Exercise description: Indicate only the number of lines in the listing below in which the word "ankle" appears.

Excerpted data:
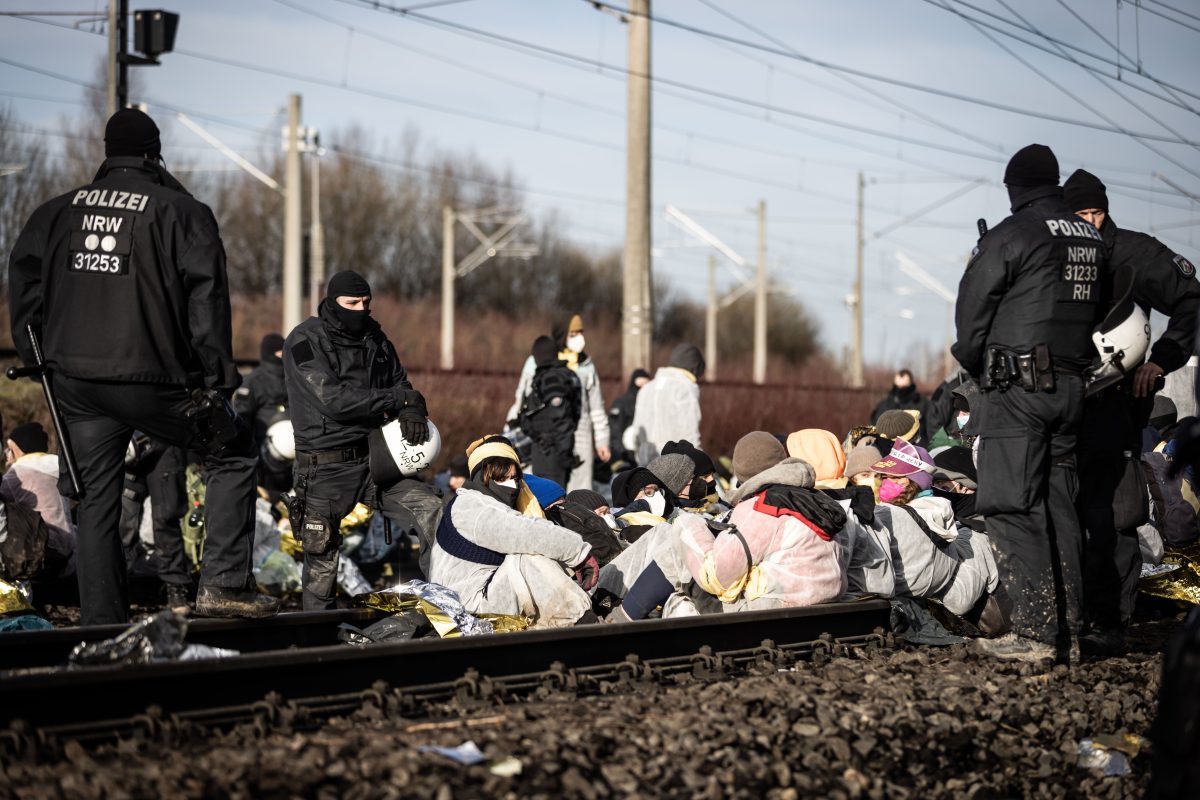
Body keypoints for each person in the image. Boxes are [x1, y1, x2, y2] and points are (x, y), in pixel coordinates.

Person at [7, 108, 277, 624]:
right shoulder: (182, 211)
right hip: (155, 381)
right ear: (155, 153)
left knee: (96, 505)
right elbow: (206, 301)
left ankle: (103, 630)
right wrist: (216, 381)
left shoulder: (55, 212)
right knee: (235, 450)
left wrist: (37, 360)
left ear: (108, 152)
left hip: (76, 387)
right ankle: (223, 585)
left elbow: (23, 289)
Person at [952, 143, 1108, 662]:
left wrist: (975, 363)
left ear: (1014, 187)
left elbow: (972, 313)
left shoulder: (1011, 235)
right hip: (1072, 388)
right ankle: (1070, 630)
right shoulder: (1089, 237)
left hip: (1017, 392)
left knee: (1012, 504)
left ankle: (1035, 633)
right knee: (1058, 503)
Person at [1063, 168, 1200, 656]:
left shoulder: (1135, 253)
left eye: (1097, 212)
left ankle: (1110, 623)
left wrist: (1161, 360)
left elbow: (1190, 298)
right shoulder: (1051, 253)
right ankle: (1069, 615)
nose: (1091, 222)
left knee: (1116, 514)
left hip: (1117, 406)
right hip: (1060, 407)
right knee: (1064, 511)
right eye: (1081, 214)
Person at [284, 270, 444, 605]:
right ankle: (315, 633)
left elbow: (401, 384)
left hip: (377, 460)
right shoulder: (303, 341)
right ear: (332, 302)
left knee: (432, 511)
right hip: (325, 468)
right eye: (352, 303)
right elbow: (334, 400)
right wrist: (397, 400)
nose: (361, 309)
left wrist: (412, 410)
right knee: (322, 560)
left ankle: (442, 606)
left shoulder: (376, 338)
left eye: (366, 302)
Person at [429, 435, 597, 627]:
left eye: (514, 478)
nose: (511, 485)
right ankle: (584, 623)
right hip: (468, 609)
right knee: (529, 558)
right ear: (481, 478)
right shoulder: (471, 507)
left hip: (480, 597)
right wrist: (579, 553)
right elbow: (529, 534)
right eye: (501, 478)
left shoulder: (479, 503)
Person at [508, 315, 611, 492]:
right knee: (549, 490)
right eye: (573, 334)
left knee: (579, 491)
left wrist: (602, 440)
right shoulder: (536, 361)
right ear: (562, 335)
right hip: (547, 438)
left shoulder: (586, 365)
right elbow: (522, 399)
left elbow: (596, 407)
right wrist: (511, 429)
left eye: (580, 332)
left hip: (580, 435)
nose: (579, 338)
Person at [624, 344, 705, 465]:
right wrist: (700, 465)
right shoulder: (685, 388)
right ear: (695, 369)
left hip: (645, 464)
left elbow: (637, 432)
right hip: (675, 466)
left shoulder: (646, 389)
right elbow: (690, 435)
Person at [517, 336, 582, 487]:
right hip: (549, 448)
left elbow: (561, 417)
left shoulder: (553, 378)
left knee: (549, 495)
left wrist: (564, 452)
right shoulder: (562, 374)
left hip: (550, 450)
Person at [234, 332, 292, 492]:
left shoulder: (252, 381)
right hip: (272, 450)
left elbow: (241, 418)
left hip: (268, 452)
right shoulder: (295, 378)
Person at [608, 368, 650, 468]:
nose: (643, 387)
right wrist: (620, 454)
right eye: (641, 384)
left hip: (646, 453)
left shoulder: (650, 403)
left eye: (646, 384)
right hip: (626, 454)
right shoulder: (622, 403)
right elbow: (615, 431)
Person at [871, 370, 930, 435]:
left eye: (904, 387)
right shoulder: (883, 406)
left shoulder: (923, 404)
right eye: (897, 387)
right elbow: (874, 428)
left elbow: (931, 428)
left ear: (911, 386)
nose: (900, 390)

Task response: 9